(b. 1864, København, d. 1916, København)


Danish painter, born in Copenhagen and mainly lived and worked in the old quarter of that city. His father was a wholesale merchant and the family enjoyed a good standard of living. His younger brother was the painter Svend Hammershøi (1873-1948).

Hammershøi began his training at 8 and by the time he was in his mid-teens he was already studying at the Royal Academy of Art in Copenhagen. Towards the end of his study he also learnt at the Free Study School which offered a more liberal approach. His teacher was Peter Severin Krøyer.

He married Ida Ilsted (1869-1949) in 1891 and she provided the inspiration for many of his future works and is often the lone figure seen in his paintings. They lived a relatively quiet life, apart from Ida's reported fiery temperament, and had no children. They traveled together throughout Europe, including Paris, Berlin and London.

Later in his life he lived in the old merchant house at Strandgade in Copenhagen and he painted the interior of this house more than sixty times. Hammershøi died of throat cancer in 1916 in Copenhagen at the age of 52.

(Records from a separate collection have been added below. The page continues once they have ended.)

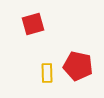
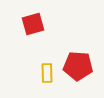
red pentagon: rotated 8 degrees counterclockwise
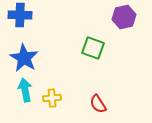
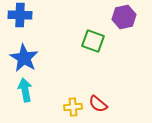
green square: moved 7 px up
yellow cross: moved 21 px right, 9 px down
red semicircle: rotated 18 degrees counterclockwise
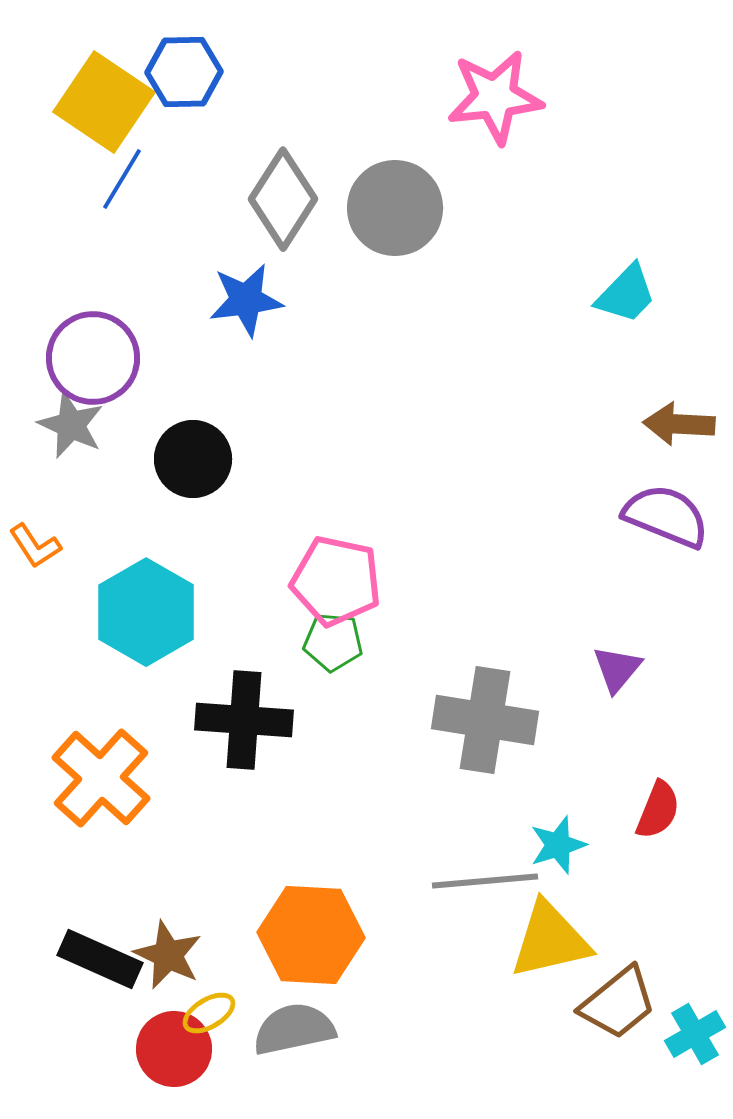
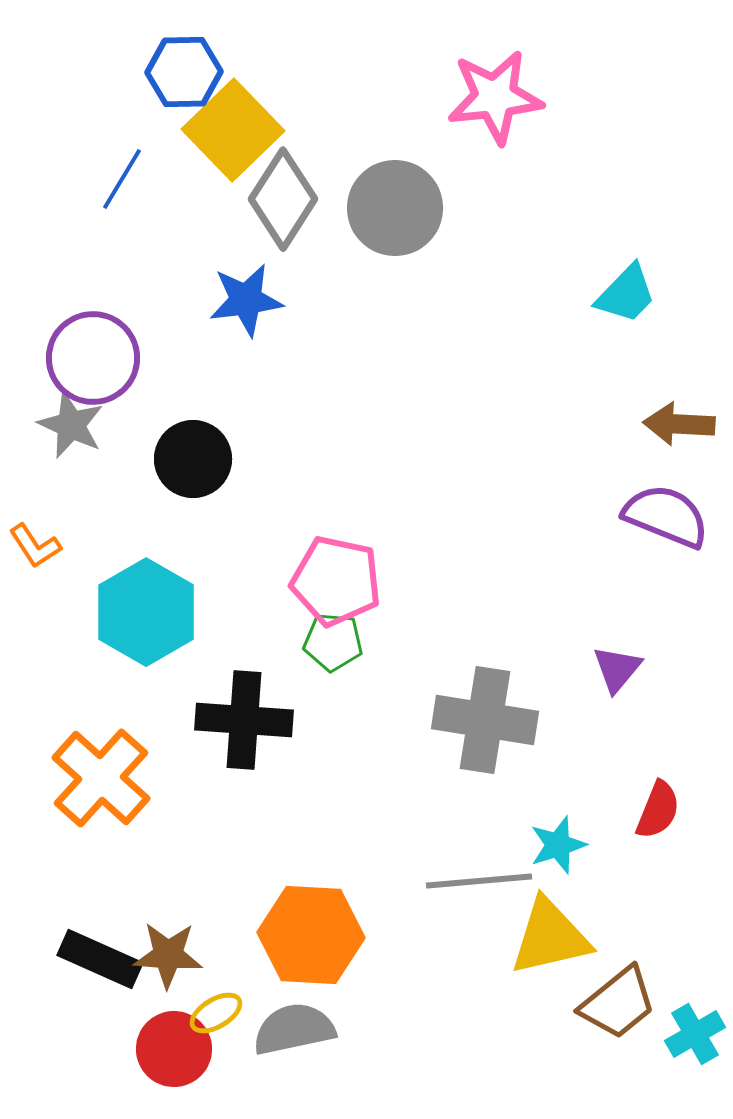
yellow square: moved 129 px right, 28 px down; rotated 12 degrees clockwise
gray line: moved 6 px left
yellow triangle: moved 3 px up
brown star: rotated 22 degrees counterclockwise
yellow ellipse: moved 7 px right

Hammershøi painted portraits, landscapes and many room interiors which frequently contained a single figure that was seated or standing. Many of his paintings show empty rooms or often include the profile, or view from the back, of his wife in a long dark dress. These interior paintings always show rooms inside his own home and due to their popularity Hammershøi's other subjects have been slightly overshadowed. He has painted sublime landscapes and architectural pictures that emit a lonely, deserted and empty feeling. There are definite elements of modernism in his work from the use of a muted palette and his frequent use of exaggerated light to the creation of similar yet subtly different paintings. Yet it is the interiors that remain the most popular due to the way they emit a solitary atmosphere devoid of life but still providing a real emphasis on a feeling of space.